Your assignment – Your answer should be only the lines below from the one with "middle pip: (474, 147)" to the one with "middle tip: (657, 235)", repeated exactly, ends included.

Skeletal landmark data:
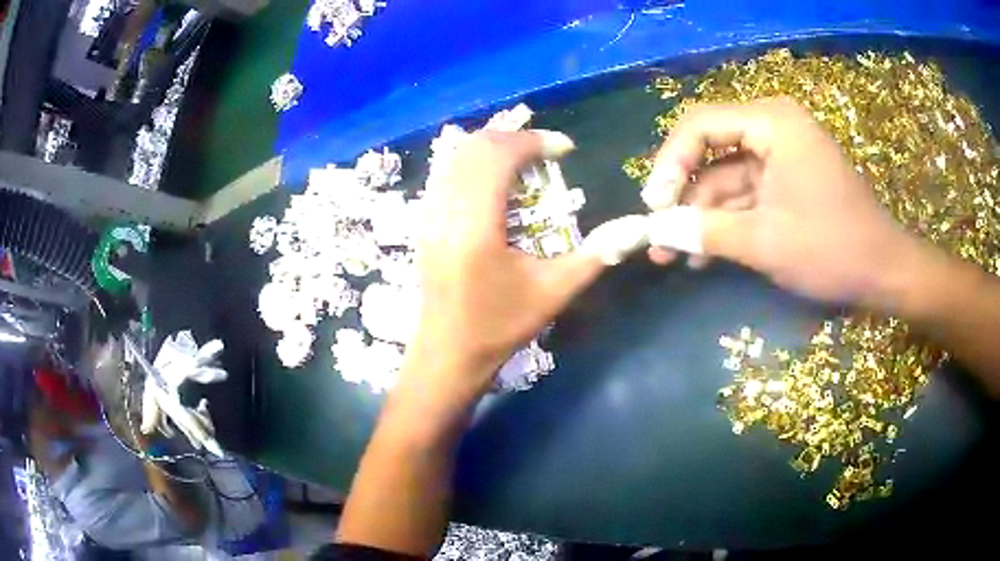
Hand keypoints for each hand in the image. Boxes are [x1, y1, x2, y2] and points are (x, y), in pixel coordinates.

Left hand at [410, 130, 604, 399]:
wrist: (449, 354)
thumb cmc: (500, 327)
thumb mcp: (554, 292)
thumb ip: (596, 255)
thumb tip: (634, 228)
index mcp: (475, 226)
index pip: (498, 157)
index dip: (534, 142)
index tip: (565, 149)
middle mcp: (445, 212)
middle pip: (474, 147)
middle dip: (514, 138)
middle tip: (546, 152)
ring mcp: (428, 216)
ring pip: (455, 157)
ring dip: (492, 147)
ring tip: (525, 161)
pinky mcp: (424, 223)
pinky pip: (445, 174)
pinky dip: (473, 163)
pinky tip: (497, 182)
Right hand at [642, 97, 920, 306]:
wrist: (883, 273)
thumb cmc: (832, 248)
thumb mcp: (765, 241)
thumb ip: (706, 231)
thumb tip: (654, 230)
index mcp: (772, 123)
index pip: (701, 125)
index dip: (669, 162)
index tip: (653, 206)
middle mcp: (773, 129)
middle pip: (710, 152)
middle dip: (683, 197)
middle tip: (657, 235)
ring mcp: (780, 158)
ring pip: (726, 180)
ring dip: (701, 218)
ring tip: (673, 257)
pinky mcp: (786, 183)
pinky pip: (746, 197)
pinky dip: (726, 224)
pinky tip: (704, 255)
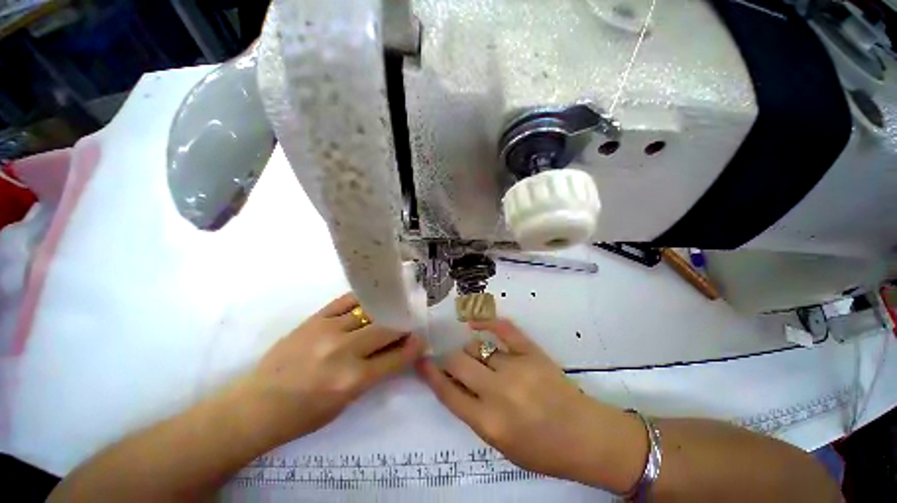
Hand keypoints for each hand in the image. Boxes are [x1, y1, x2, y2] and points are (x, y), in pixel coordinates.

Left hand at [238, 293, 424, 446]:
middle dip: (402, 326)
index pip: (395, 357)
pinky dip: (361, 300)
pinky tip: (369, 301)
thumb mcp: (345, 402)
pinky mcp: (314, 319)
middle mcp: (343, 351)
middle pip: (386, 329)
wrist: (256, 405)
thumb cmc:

--

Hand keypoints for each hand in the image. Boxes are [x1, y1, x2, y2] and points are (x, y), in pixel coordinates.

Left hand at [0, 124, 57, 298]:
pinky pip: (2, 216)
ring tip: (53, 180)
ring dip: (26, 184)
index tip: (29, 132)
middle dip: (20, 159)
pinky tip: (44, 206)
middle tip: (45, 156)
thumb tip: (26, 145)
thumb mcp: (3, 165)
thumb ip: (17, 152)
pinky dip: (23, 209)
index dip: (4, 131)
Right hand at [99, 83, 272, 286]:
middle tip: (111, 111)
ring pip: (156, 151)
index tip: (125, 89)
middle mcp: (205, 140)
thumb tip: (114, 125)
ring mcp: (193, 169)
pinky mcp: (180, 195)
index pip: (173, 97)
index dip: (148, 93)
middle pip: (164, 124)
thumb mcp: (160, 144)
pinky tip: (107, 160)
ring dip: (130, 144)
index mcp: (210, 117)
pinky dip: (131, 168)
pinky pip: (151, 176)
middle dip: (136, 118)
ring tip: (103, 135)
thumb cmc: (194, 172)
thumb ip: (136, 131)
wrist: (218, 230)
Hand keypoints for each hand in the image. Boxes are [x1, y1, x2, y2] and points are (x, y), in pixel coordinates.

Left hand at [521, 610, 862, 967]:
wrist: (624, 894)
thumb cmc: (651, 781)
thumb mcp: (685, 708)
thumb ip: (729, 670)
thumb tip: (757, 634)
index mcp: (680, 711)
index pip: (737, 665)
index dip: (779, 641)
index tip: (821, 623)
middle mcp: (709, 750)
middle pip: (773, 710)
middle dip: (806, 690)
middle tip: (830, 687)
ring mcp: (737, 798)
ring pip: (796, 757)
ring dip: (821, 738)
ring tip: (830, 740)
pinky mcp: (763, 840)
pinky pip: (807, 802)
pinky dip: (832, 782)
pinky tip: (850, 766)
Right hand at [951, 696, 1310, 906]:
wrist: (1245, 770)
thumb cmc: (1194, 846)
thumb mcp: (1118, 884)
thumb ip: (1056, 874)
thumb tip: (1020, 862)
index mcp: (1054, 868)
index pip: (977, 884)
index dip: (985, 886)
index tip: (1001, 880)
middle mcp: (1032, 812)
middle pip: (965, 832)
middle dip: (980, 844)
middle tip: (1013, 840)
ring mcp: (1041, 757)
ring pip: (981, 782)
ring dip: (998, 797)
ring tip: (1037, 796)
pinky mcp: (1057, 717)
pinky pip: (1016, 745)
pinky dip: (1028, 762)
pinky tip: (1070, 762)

Expected answer –
middle pip: (474, 147)
middle dip: (514, 138)
middle tip: (546, 152)
ring mcp: (428, 216)
ring pip: (455, 157)
ring dip: (492, 147)
ring tip: (525, 161)
pinky mcp: (424, 223)
pinky pip: (445, 174)
pinky dip: (473, 163)
pinky tip: (497, 182)
Right hand at [642, 97, 920, 306]:
wrist: (883, 273)
thumb cmc: (832, 248)
thumb mcp: (765, 241)
thumb ip: (706, 231)
thumb tip: (654, 230)
index mcp: (772, 123)
index pip: (701, 125)
index dip: (669, 162)
index tip: (653, 206)
middle mcp: (773, 129)
middle pip: (710, 152)
middle dip: (683, 197)
middle tip: (657, 235)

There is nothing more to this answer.